Art, violence, and werewolves. Welcome to the world of this Parisian painter.
In the New York party world, Monday night is a dark horse. It can either be sleepy and silent, or - like it was three days ago - completely mad.
That's due in part to artist Nicolas Pol and his curator Vladimir Roitfeld, whose new art exhibit drew Jean Paul Gaultier, Erin Wasson, and both Olsens into a former meat factory to see Nicolas' new paintings and sculptures, imported from Paris for the first time.
We sat down with the young painter to discuss his first exhibition in the States.
There's this assumption in New York that if you're young, cool, and Parisian, you must already be friends. Have you known each other for a long time?
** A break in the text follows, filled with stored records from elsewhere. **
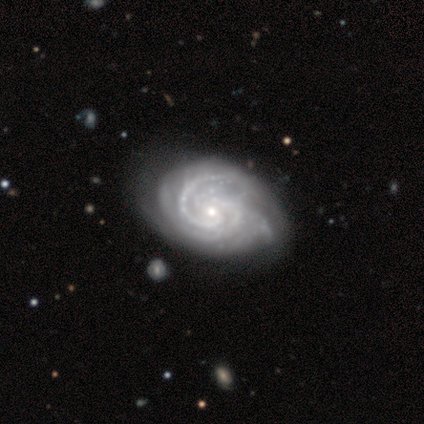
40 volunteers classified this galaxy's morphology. Smooth or featured: featured or disk — 90% (smooth — 5%)
Edge-on disk: no — 97% (yes — 3%)
Bar: no — 66% (weak — 23%)
Spiral arms: yes — 100%
Spiral winding: tight — 77% (medium — 23%)
Spiral arm count: 2 — 26% (3 — 23%)
Bulge size: small — 83% (moderate — 14%)
Merging: none — 68% (minor disturbance — 24%)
Vladimir: Not at all. I met Nicolas six or seven months ago in Paris. A very good friend of mine is a big art collector; she knew the work I’d been drawn to in the past, and she said, “You’ve got to see this person, his work connects with what you’ve already been collecting.” I’d never seen his work before that, it was a beautiful new sight.
So you didn't meet at art school?
Nicolas: No, it was just me at art school. At the end of college, we had the option of going into a special school for aesthetics. So I had a professor, Alain Declerck... He was a very violent and extreme painter but he didn’t view an artistic shock as a negative thing, and for me, it was a very productive thing to learn, that you could be violent and shock people in your art, and make that into a positive thing. It helped evolve my practical artistic vision and also helped develop my resistance as an artist to fatigue or to fear. It was very important.
But you wanted to be an artist before that. Yes, always, since I was very little – but those theories didn’t come until I was adult enough to handle them.
I read that you incorporate science in your work? No, that’s not true! People are starting to say it, but it’s null. It’s actually more about a new way of thinking about mathematics in how it relates to art, but you know what? I don’t like science but I do like science fiction! I like it a lot and I think you can see it in my work. Aliens, space ships, space, the moon, but the way I see it, the constellations and the light, I consider it part of what we already know as people – even though it’s seen as advanced, I think ultimately it’s always been part of human consciousness.
Your canvases are massive. How long does it take you to finish something? That depends. There are paintings that I can do very quickly and I don’t move until they’re done – like twelve hours and it’s done. And then sometimes it’s much longer. It depends on so many things.
There's a lot of text in your work, too. Why is it in English instead of French? I guess it could be in French, it wouldn’t actually matter. But you’re right it is in English. I think because it’s a patois. What I mean is, you would see it as English because you speak English, but those words also exist as slang in France, as English words. So in Paris, they make just as much sense. And I love patois because they let you have complete freedom with language, and as for English – I don’t know, it’s more immediate and certainly more cinematic. But I think they can exist in the same space, the French and the English.
How do you think the New York art kids will react to your work? For the moment, I am very curious to find out! It’s the first time anyone here has seen an exhibition of mine.
Vampires or Werewolves?
Vlad: Vampires!
Nicolas: No! Werewolves. Vlad will say vampires but he has to, he basically is a vampire. I’m all for the werewolf.
--FARAN KRENTCIL
See Nicholas' first American exhibit, The Artist Maw, at 80 Essex Street in New York City until December 10.
This story was published on November 11, 2009.